Revisiting double taxation treaties with Malaysia, the UAE and Turkey.
The Ministry of Finance has started to review tax treaties on the avoidance of double taxation with friendly countries. The agreements with Malaysia, the UAE and Turkey are currently planned to be amended in case corporate income tax is introduced in these states.
For example, the Arab Emirates has announced the establishment of a corporate income tax with a rate of 9% from 1 June 2023. The exception will be small businesses, for which the tax rate will remain zero.
The renegotiation of these agreements will increase the attractiveness of investments and improve mutually beneficial cooperation between the states by negotiating favourable tax rates. At the moment, the agreements with the countries mentioned above have a rather high tax rate.
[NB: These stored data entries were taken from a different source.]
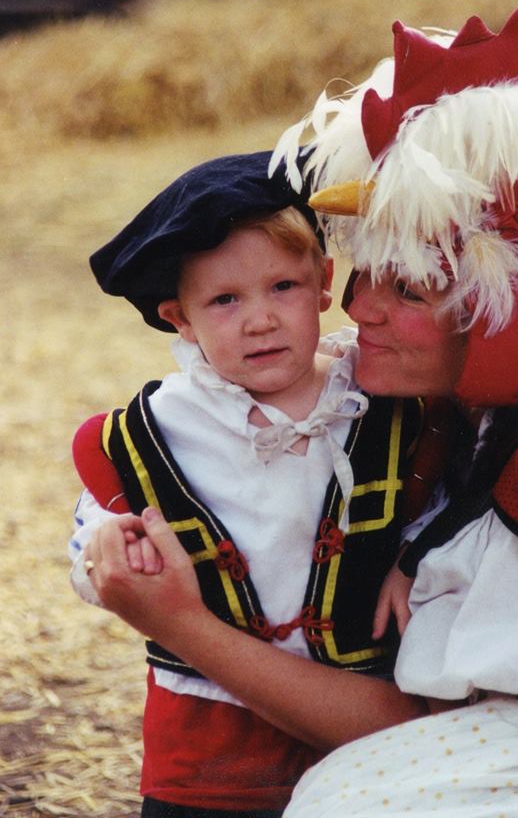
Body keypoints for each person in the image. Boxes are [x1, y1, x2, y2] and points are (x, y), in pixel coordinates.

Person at [83, 0, 518, 816]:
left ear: (508, 302)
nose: (357, 312)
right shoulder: (476, 405)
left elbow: (420, 731)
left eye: (411, 289)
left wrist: (179, 624)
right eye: (364, 277)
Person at [68, 151, 431, 818]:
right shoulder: (148, 435)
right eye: (225, 300)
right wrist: (111, 556)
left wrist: (415, 558)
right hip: (206, 744)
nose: (259, 319)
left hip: (359, 720)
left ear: (324, 281)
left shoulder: (385, 400)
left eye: (282, 288)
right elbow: (91, 553)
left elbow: (435, 505)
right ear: (180, 318)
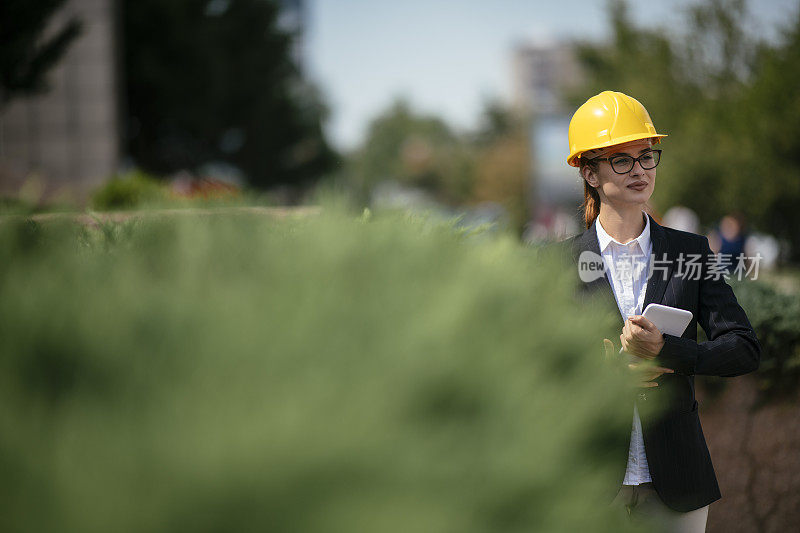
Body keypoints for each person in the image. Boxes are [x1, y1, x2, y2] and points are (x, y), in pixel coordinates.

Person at [562, 91, 761, 532]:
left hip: (679, 483)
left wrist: (668, 351)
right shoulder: (556, 264)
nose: (639, 170)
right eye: (622, 160)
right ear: (590, 172)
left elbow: (744, 348)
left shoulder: (690, 252)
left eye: (647, 156)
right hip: (587, 483)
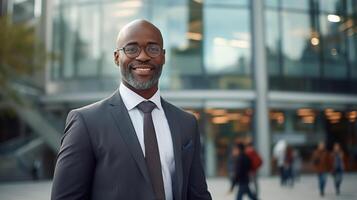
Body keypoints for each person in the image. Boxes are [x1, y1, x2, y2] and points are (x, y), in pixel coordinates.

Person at [51, 19, 212, 200]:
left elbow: (198, 195)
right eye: (132, 48)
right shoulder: (86, 122)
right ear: (116, 57)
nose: (143, 56)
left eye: (153, 48)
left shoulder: (186, 122)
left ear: (164, 56)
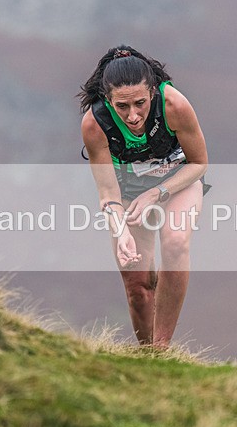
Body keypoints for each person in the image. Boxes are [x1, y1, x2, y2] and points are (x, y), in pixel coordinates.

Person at [79, 45, 208, 349]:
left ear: (152, 91)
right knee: (137, 282)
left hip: (179, 180)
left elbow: (199, 163)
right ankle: (147, 353)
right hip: (128, 191)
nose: (133, 116)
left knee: (175, 242)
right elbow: (108, 193)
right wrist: (121, 230)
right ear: (107, 99)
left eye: (140, 103)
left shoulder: (174, 104)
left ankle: (161, 349)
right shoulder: (95, 123)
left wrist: (157, 192)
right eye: (122, 106)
The tax rate with Turkey is set at 10/10/10 (dividends/interest/royalty), with Malaysia the rate is 15% for dividends and interest and 10% to 15% for royalties.
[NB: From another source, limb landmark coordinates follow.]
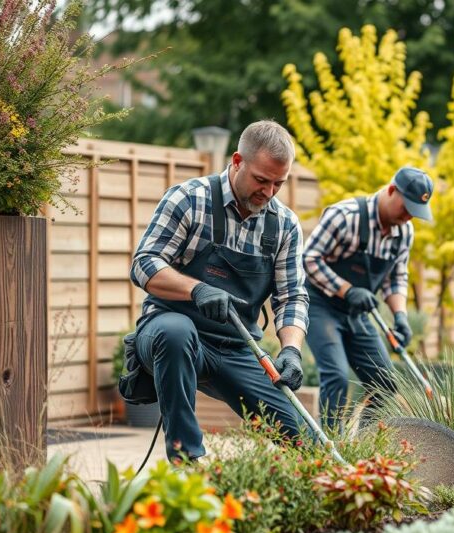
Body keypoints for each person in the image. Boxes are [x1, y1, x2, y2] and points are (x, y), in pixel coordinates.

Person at [121, 120, 311, 462]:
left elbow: (292, 296)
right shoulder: (189, 199)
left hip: (238, 347)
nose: (268, 193)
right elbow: (144, 263)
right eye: (261, 180)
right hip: (170, 331)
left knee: (303, 439)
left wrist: (292, 350)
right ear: (237, 161)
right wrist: (197, 290)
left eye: (278, 184)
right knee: (176, 332)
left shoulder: (283, 225)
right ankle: (187, 463)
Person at [302, 166, 434, 428]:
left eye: (414, 213)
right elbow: (308, 258)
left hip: (357, 312)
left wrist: (400, 317)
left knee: (384, 382)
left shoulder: (404, 232)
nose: (408, 216)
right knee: (337, 376)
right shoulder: (345, 216)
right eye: (406, 207)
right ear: (391, 190)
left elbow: (395, 278)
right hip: (320, 305)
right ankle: (327, 444)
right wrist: (347, 290)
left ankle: (362, 444)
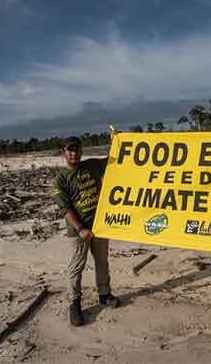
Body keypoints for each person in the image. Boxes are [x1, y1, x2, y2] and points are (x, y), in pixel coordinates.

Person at [53, 135, 119, 327]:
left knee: (102, 262)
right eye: (70, 150)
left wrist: (115, 142)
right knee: (76, 267)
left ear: (82, 151)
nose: (74, 153)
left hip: (100, 226)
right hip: (78, 232)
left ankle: (104, 294)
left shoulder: (91, 165)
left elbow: (111, 160)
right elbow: (66, 209)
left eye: (77, 149)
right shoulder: (61, 179)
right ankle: (74, 304)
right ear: (63, 153)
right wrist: (80, 228)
A peculiarity of the agreements with these countries is that tax exemptions are provided only for governments, central banks and financial institutions under their control. It can be assumed that such exemptions will also be granted to private businesses in the future. In particular, such an easing would make the UAE an extremely attractive country for starting and doing business.
Going forward, agreements with other countries should also be reviewed. Many companies are now resorting to setting up intermediary entities in other jurisdictions to optimise tax costs. A renegotiation of the agreements would, in terms of lower tax rates, avoid such difficulties and allow direct investment.